Тот, что был ближе к нему, быстро встал.
— Красноармеец Рощин, — доложил он. — Мы из Москвы. Земляки, так сказать.
— Оба?
— Так точно! — бойко ответил красноармеец. — Я на Арбате вырос, в Староконюшенном переулке. А он — на Каланчевке.
— Первый год служите?
— Так точно.
— Кто же твои родители?
— Отец — повар, — несколько смутился боец, но тут же нашелся: — Он по вторым блюдам специалист. В «Праге» работает. Может, знаете, ресторан такой в Москве есть? А мать дома. Сестренки у меня две.
— А твои родители кто? — спросил Барбашов чернявого красноармейца.
— Не знаю, — непринужденно усмехнулся тот. — Беспризорник я.
— А фамилия как?
— Ремизов.
— Цыган?
— Наверно.
— Учился?
— Малость было, — так же непринужденно ответил красноармеец. — Хотя, конечно, больше работал. На Метрострое. Откатчиком. Всю первую очередь от начала до конца в туннеле был.
— Комсомолец?
— Пока нет.
— Что так? — удивился Барбашов. — Такая, можно сказать, ответственная, на всю страну известная стройка — и не комсомолец. Или пороху не хватило?

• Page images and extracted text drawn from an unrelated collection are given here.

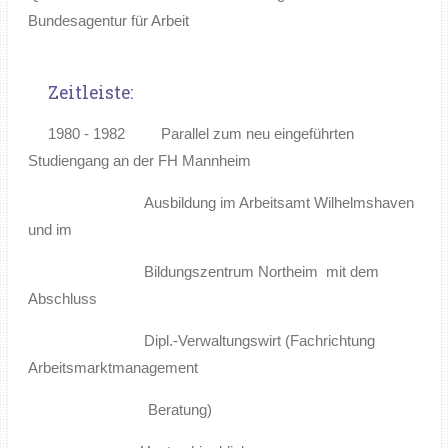
Bundesagentur für Arbeit
Zeitleiste:
1980 - 1982 Parallel zum neu eingeführten
Studiengang an der FH Mannheim
Ausbildung im Arbeitsamt Wilhelmshaven
und im
Bildungszentrum Northeim mit dem
Abschluss
Dipl.-Verwaltungswirt (Fachrichtung
Arbeitsmarktmanagement
Beratung)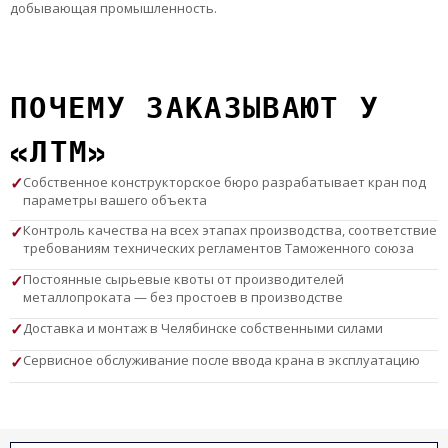
добывающая промышленность.
ПОЧЕМУ ЗАКАЗЫВАЮТ У
«ЛТМ»
Собственное конструкторское бюро разрабатывает кран под
параметры вашего объекта
Контроль качества на всех этапах производства, соответствие
требованиям технических регламентов Таможенного союза
Постоянные сырьевые квоты от производителей
металлопроката — без простоев в производстве
Доставка и монтаж в Челябинске собственными силами
Сервисное обслуживание после ввода крана в эксплуатацию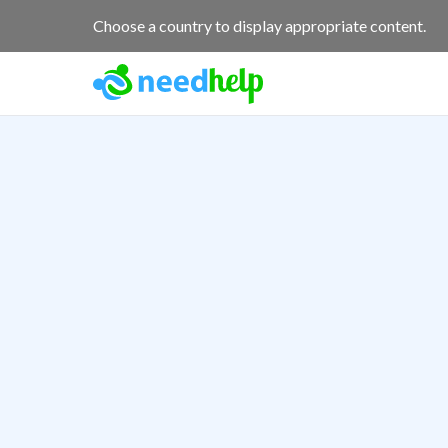
Choose a country to display appropriate content.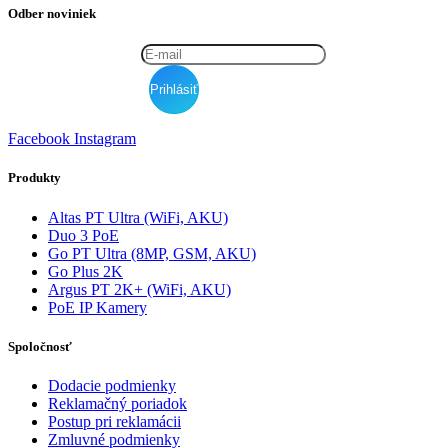
Odber noviniek
Facebook
Instagram
Produkty
Altas PT Ultra (WiFi, AKU)
Duo 3 PoE
Go PT Ultra (8MP, GSM, AKU)
Go Plus 2K
Argus PT 2K+ (WiFi, AKU)
PoE IP Kamery
Spoločnosť
Dodacie podmienky
Reklamačný poriadok
Postup pri reklamácii
Zmluvné podmienky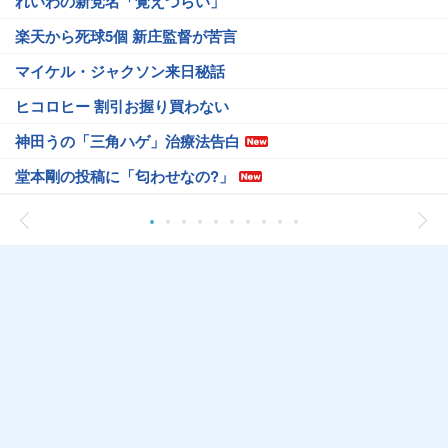
れいわの新党名「覚えづらい」
楽天から死球5個 新庄監督が苦言
マイケル・ジャクソン来日秘話
ヒコロヒー 割引お握り買わない
神田うの「三角ハゲ」治療法告白
堂本剛の投稿に「匂わせなの?」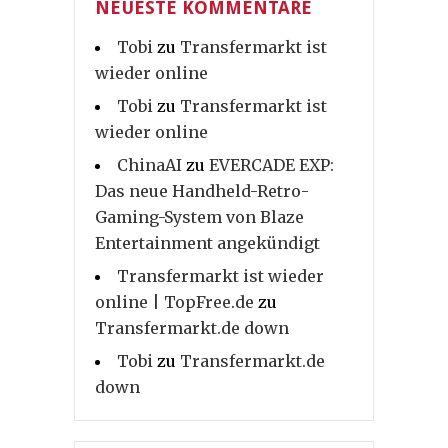
NEUESTE KOMMENTARE
Tobi
zu
Transfermarkt ist
wieder online
Tobi
zu
Transfermarkt ist
wieder online
ChinaAI
zu
EVERCADE EXP:
Das neue Handheld-Retro-
Gaming-System von Blaze
Entertainment angekündigt
Transfermarkt ist wieder
online | TopFree.de
zu
Transfermarkt.de down
Tobi
zu
Transfermarkt.de
down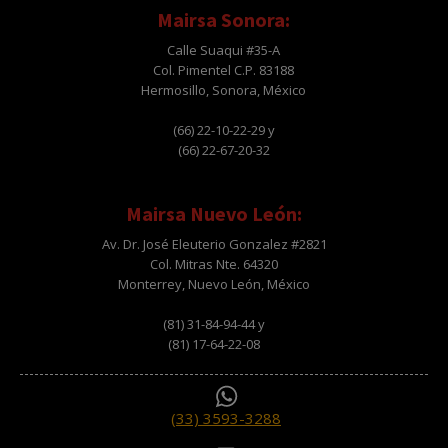
Mairsa Sonora:
Calle Suaqui #35-A
Col. Pimentel C.P. 83188
Hermosillo, Sonora, México
(66) 22-10-22-29 y
(66) 22-67-20-32
Mairsa Nuevo León:
Av. Dr. José Eleuterio Gonzalez #2821
Col. Mitras Nte. 64320
Monterrey, Nuevo León, México
(81) 31-84-94-44 y
(81) 17-64-22-08
(33) 3593-3288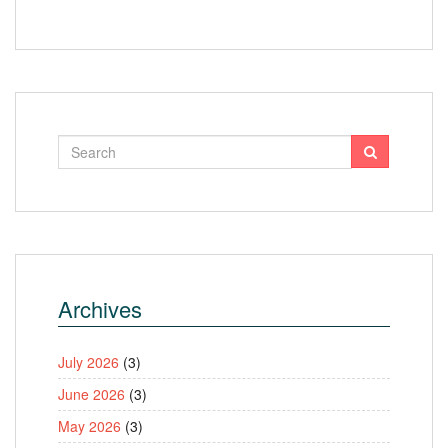
Archives
July 2026
(3)
June 2026
(3)
May 2026
(3)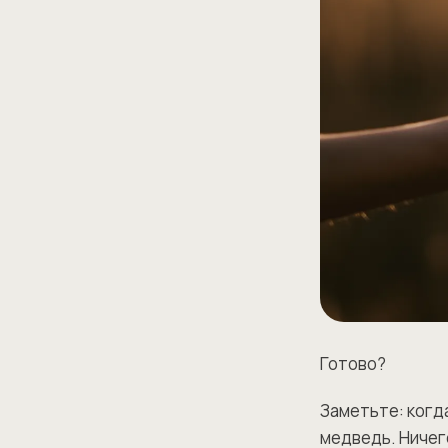
Готово?
Заметьте: когд
медведь. Ничег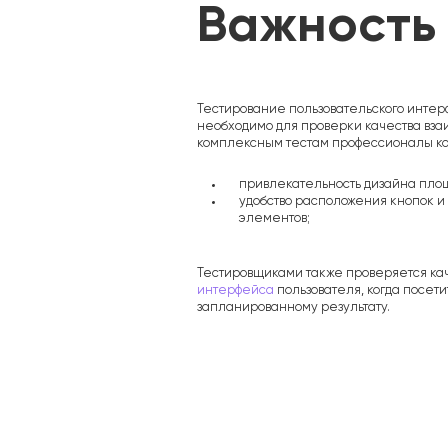
Важность 
Тестирование пользовательского интерф
необходимо для проверки качества вза
комплексным тестам профессионалы ко
привлекательность дизайна пло
удобство расположения кнопок 
элементов;
Тестировщиками также проверяется ка
интерфейса
пользователя, когда посет
SEO
запланированному результату.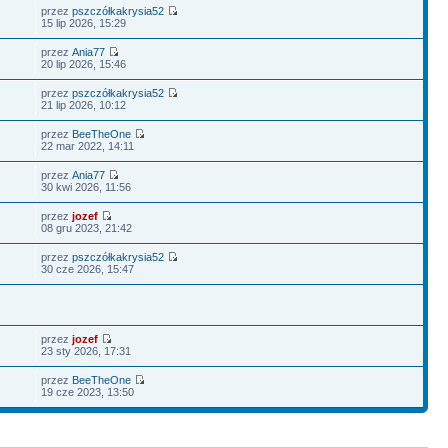
przez
pszczółkakrysia52
15 lip 2026, 15:29
przez
Ania77
20 lip 2026, 15:46
przez
pszczółkakrysia52
21 lip 2026, 10:12
przez
BeeTheOne
22 mar 2022, 14:11
przez
Ania77
30 kwi 2026, 11:56
przez
jozef
08 gru 2023, 21:42
przez
pszczółkakrysia52
30 cze 2026, 15:47
przez
jozef
23 sty 2026, 17:31
przez
BeeTheOne
19 cze 2023, 13:50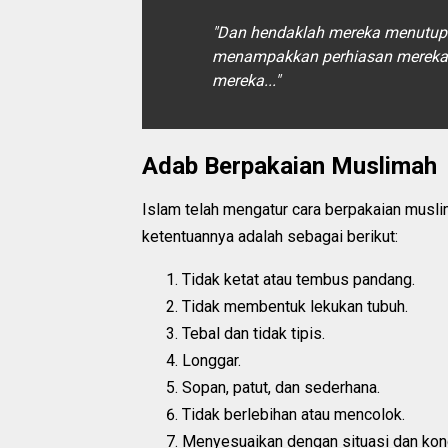
"Dan hendaklah mereka menutupk
menampakkan perhiasan mereka 
mereka..."
Adab Berpakaian Muslimah
Islam telah mengatur cara berpakaian musl
ketentuannya adalah sebagai berikut:
Tidak ketat atau tembus pandang.
Tidak membentuk lekukan tubuh.
Tebal dan tidak tipis.
Longgar.
Sopan, patut, dan sederhana.
Tidak berlebihan atau mencolok.
Menyesuaikan dengan situasi dan kond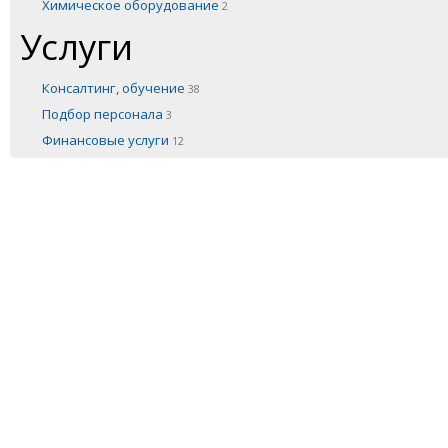
Химическое оборудование
2
Услуги
Консалтинг, обучение
38
Подбор персонала
3
Финансовые услуги
12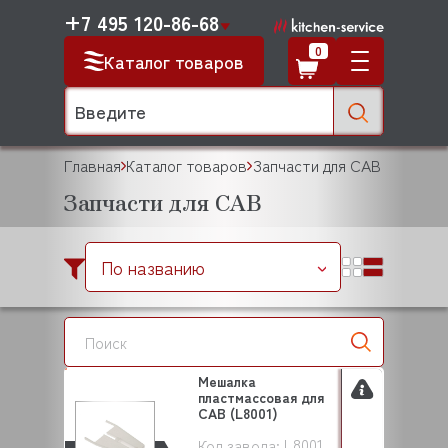
+7 495 120-86-68
0
Каталог товаров
Главная
Каталог товаров
Запчасти для CAB
Запчасти для CAB
По названию
Мешалка
пластмассовая для
CAB (L8001)
L8001
Код завода: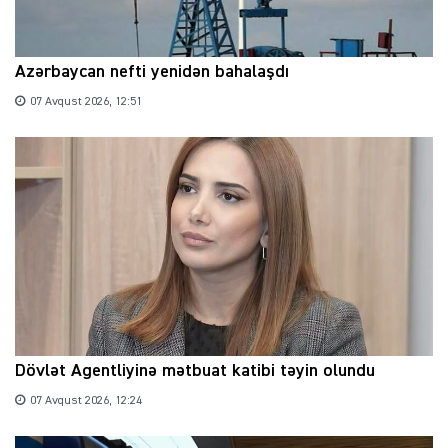
Azərbaycan nefti yenidən bahalaşdı
07 Avqust 2026, 12:51
Dövlət Agentliyinə mətbuat katibi təyin olundu
07 Avqust 2026, 12:24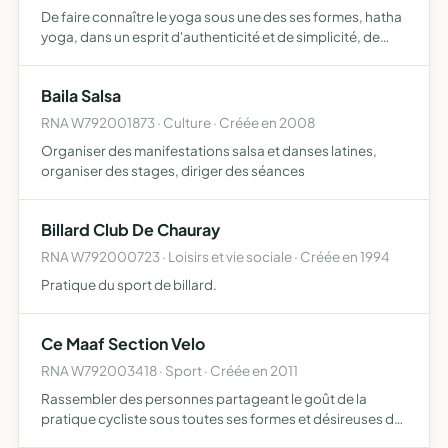
De faire connaître le yoga sous une des ses formes, hatha
yoga, dans un esprit d'authenticité et de simplicité, de
répondre à un besoin, une demande de société, en quête
de mieux être et d'identité, de proposer des cours …
Baila Salsa
RNA W792001873 · Culture · Créée en 2008
Organiser des manifestations salsa et danses latines,
organiser des stages, diriger des séances
Billard Club De Chauray
RNA W792000723 · Loisirs et vie sociale · Créée en 1994
Pratique du sport de billard.
Ce Maaf Section Velo
RNA W792003418 · Sport · Créée en 2011
Rassembler des personnes partageant le goût de la
pratique cycliste sous toutes ses formes et désireuses de
pratiquer en groupe lors d'entraînement, de participer à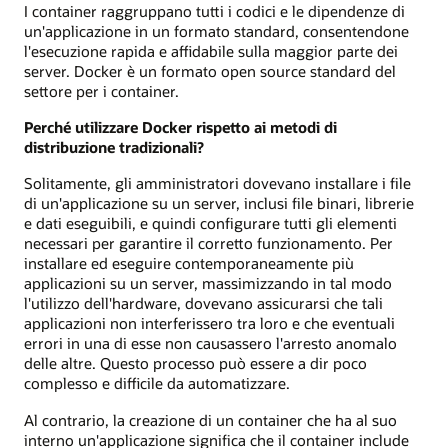
I container raggruppano tutti i codici e le dipendenze di
un'applicazione in un formato standard, consentendone
l'esecuzione rapida e affidabile sulla maggior parte dei
server. Docker è un formato open source standard del
settore per i container.
Perché utilizzare Docker rispetto ai metodi di
distribuzione tradizionali?
Solitamente, gli amministratori dovevano installare i file
di un'applicazione su un server, inclusi file binari, librerie
e dati eseguibili, e quindi configurare tutti gli elementi
necessari per garantire il corretto funzionamento. Per
installare ed eseguire contemporaneamente più
applicazioni su un server, massimizzando in tal modo
l'utilizzo dell'hardware, dovevano assicurarsi che tali
applicazioni non interferissero tra loro e che eventuali
errori in una di esse non causassero l'arresto anomalo
delle altre. Questo processo può essere a dir poco
complesso e difficile da automatizzare.
Al contrario, la creazione di un container che ha al suo
interno un'applicazione significa che il container include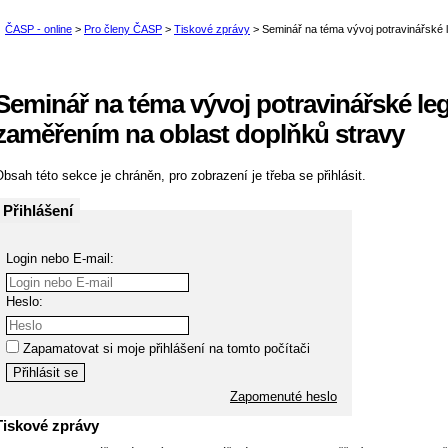
Seminář na téma vývoj potravinářské legi
zaměřením na oblast doplňků stravy
bsah této sekce je chráněn, pro zobrazení je třeba se přihlásit.
Přihlášení
Login nebo E-mail:
Heslo:
Zapamatovat si moje přihlášení na tomto počítači
Zapomenuté heslo
Tiskové zprávy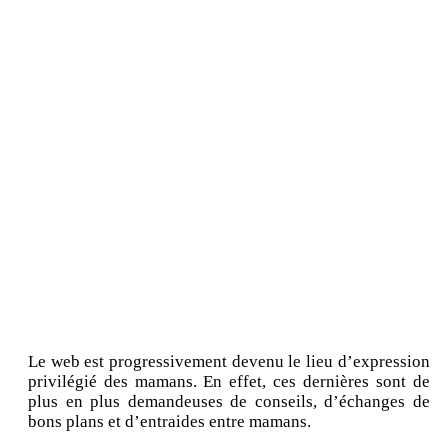
Le web est progressivement devenu le lieu d’expression
privilégié des mamans. En effet, ces dernières sont de
plus en plus demandeuses de conseils, d’échanges de
bons plans et d’entraides entre mamans.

— Нет, порох в норме, — сразу стал серьезным Ремизов. — Вкалывали мы там по первое число. Не в порохе дело. Сказали, что вроде бы недостоин я. Грехов моих старых начальство испугалось.
— Ого! Выходит, из молодых, да ранний! — в свою очередь усмехнулся Барбашов. — Какие же у тебя грехи? Надеюсь, не очень страшные?
Ремизов вприщур посмотрел на приклад своей винтовки, словно на нем была написана покаянная, и так же серьезно продолжал:
— Сами знаете, товарищ старший политрук, в жизни беспризорника всякое было. Детство на вокзалах прошло, по дорогам, в теплушках, в телятниках. Кому погадаешь, кому попляшешь, а у кого и так сидор вычистишь. Ну, конечно, ловили. Отправляли в колонии. Убегал. Не воровать убегал, на волю. А есть-то надо? И опять за свое принимался. Снова ловили. Потом надоело все это хуже чесотки — пошел работать на шахту. А оттуда и на подземку попал. Настоящей жизни узнать захотелось.
— Правильно сделал! — похвалил бойца Барбашов. — И особо молодец, что за серьезное дело взялся, в шахту спустился. С рабочим классом не пропадешь. Это, брат, самый что ни на есть верный народ.